MAY 2018 – The Canadian Foundation for Pharmacy is pleased to announce the 2018 recipients of the Wellspring Pharmacy Leadership Awards for personal leadership development: Amy Lamb, of Medi-Center Pharmacy in Saskatoon; Michael Kani, Michael’s Pharmacy in Saskatoon; and Certina Ho, Institute for Safe Medication Practices (ISMP) Canada.
Amy Lamb is a compounding pharmacist and wellness consultant at Medi-Center Pharmacy in Saskatoon. She will use her Wellspring grant to help attain certification as a practitioner of functional medicine, offered by the Institute for Functional Medicine based in Washington. Functional medicine seeks to address the underlying causes of disease, rather than just the symptoms, through personalized treatment plans that address genetic, biochemical and lifestyle factors. Lamb will share her learnings with other pharmacists through training videos and podcasts.
“We are pleased to help Amy grow her innovative practice as a Functional Practitioner and to support her mentoring plans for pharmacist education,” says Rita Egan, CFP Board member and a Wellspring judge. “One of her patients said it best, ‘Amy Lamb’s unique and cutting edge approach to service delivery has made a tremendous impact on our family’s health’.”
Michael Kani, owner of Michael’s Pharmacy in Saskatoon and outspoken advocate for pharmacy, will use his Wellspring award money to become a podcaster. The podcasts, which will be free, will seek to engage and challenge pharmacists about practice change, as well as share ideas and examples of innovation.
“Michael is an emerging practice and thought leader for the profession of pharmacy. Through the establishment of a dedicated podcast where up-to-the-minute information, data and innovations can be shared, Michael will educate, lead and inspire us,” says Wellspring judge Jane Farnham.
As Project Manager at the Institute for Safe Medication Practices (ISMP) Canada for more than 10 years, Certina Ho has done much to establish medication safety initiatives in community pharmacy practice. Yet there are still barriers in the reporting of errors, including, to some extent, a “blame and shame” culture. With help from the Wellspring Award, Ho will undertake a one-month study project under the mentorship of Dr.

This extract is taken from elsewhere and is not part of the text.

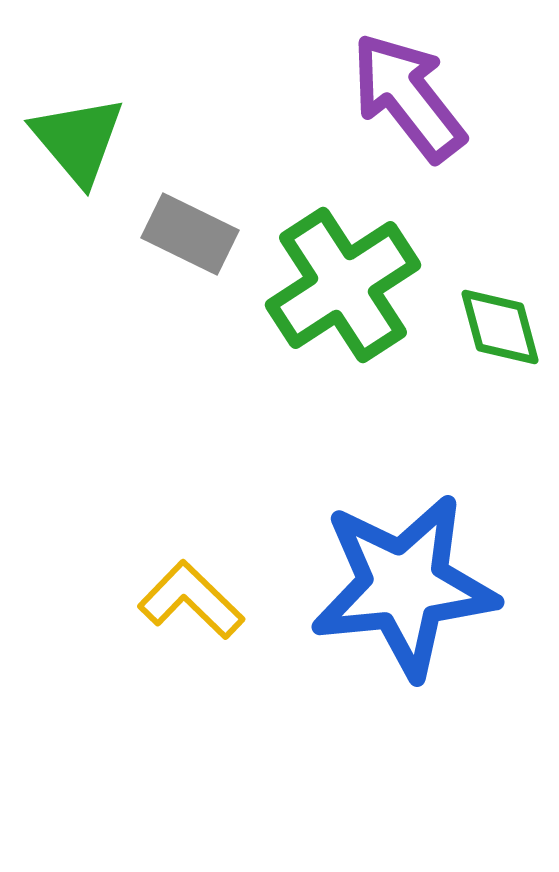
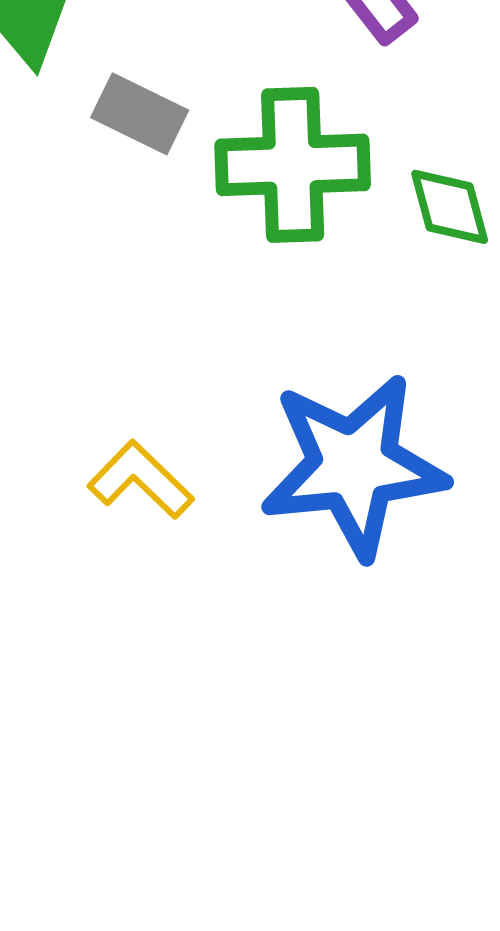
green cross: (343, 285) -> (293, 165), turned 31

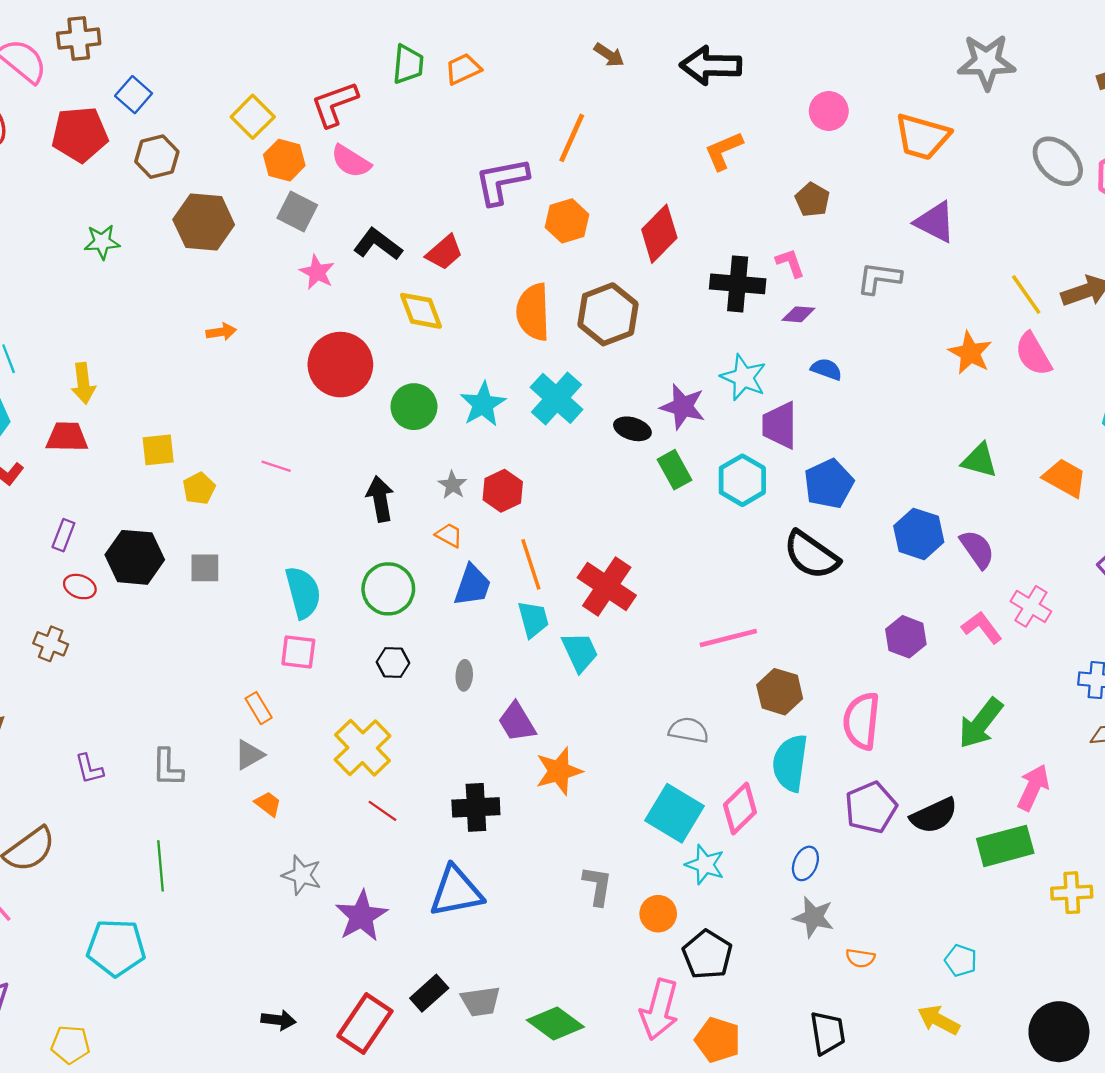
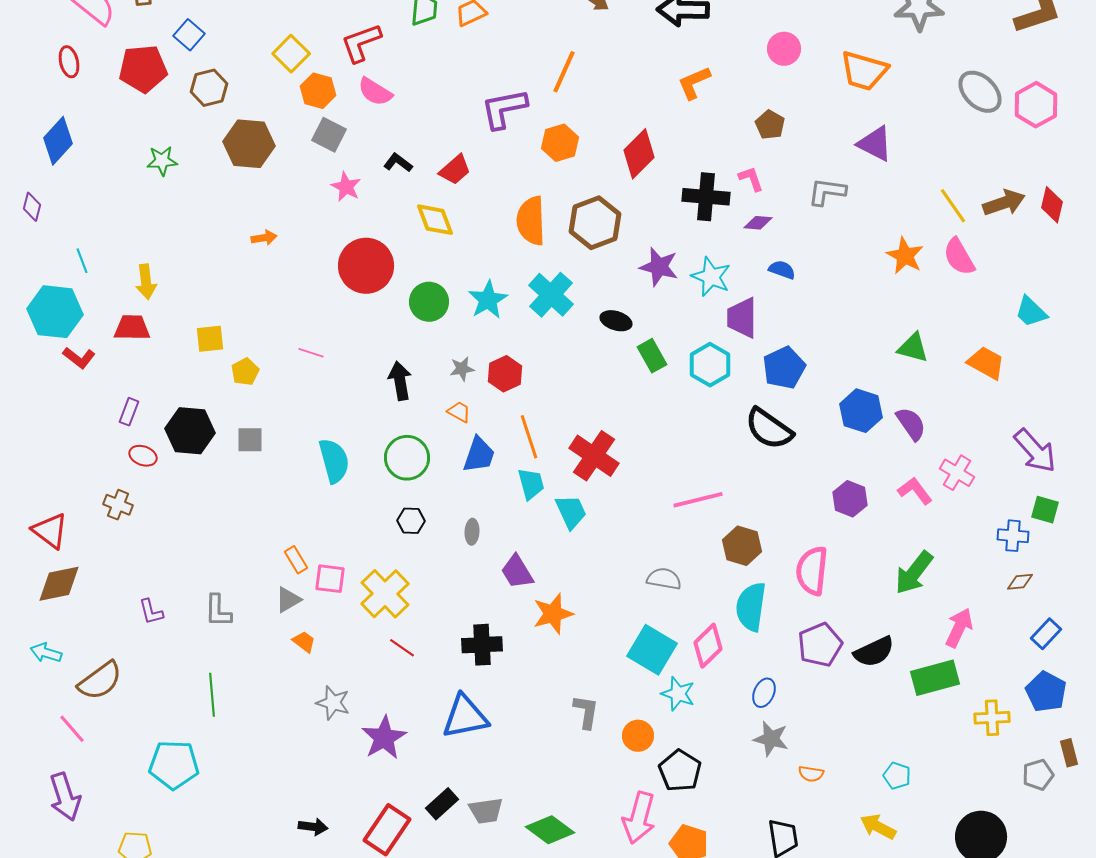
black L-shape: (378, 244) -> (398, 163), size x0.7
purple star: (683, 407) -> (659, 267), moved
gray star: (453, 485) -> (462, 369), turned 30
pink square: (298, 652) -> (330, 579), moved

Derek Stewart at Robert Gordan University in Aberdeen, United Kingdom.
Dr. Stewart recently led a large international study on patient/medication safety that explored barriers in reporting, as well as the potential impact of error reporting on professional reputation and career progression. “I will be able to extrapolate his innovative approaches to conduct patient/medication research in Canadian pharmacy practice,” noted Ho in her application. “This type of pharmacy research is very timely, as several Canadian pharmacy regulatory authorities are going forward with mandatory medication incident reporting.”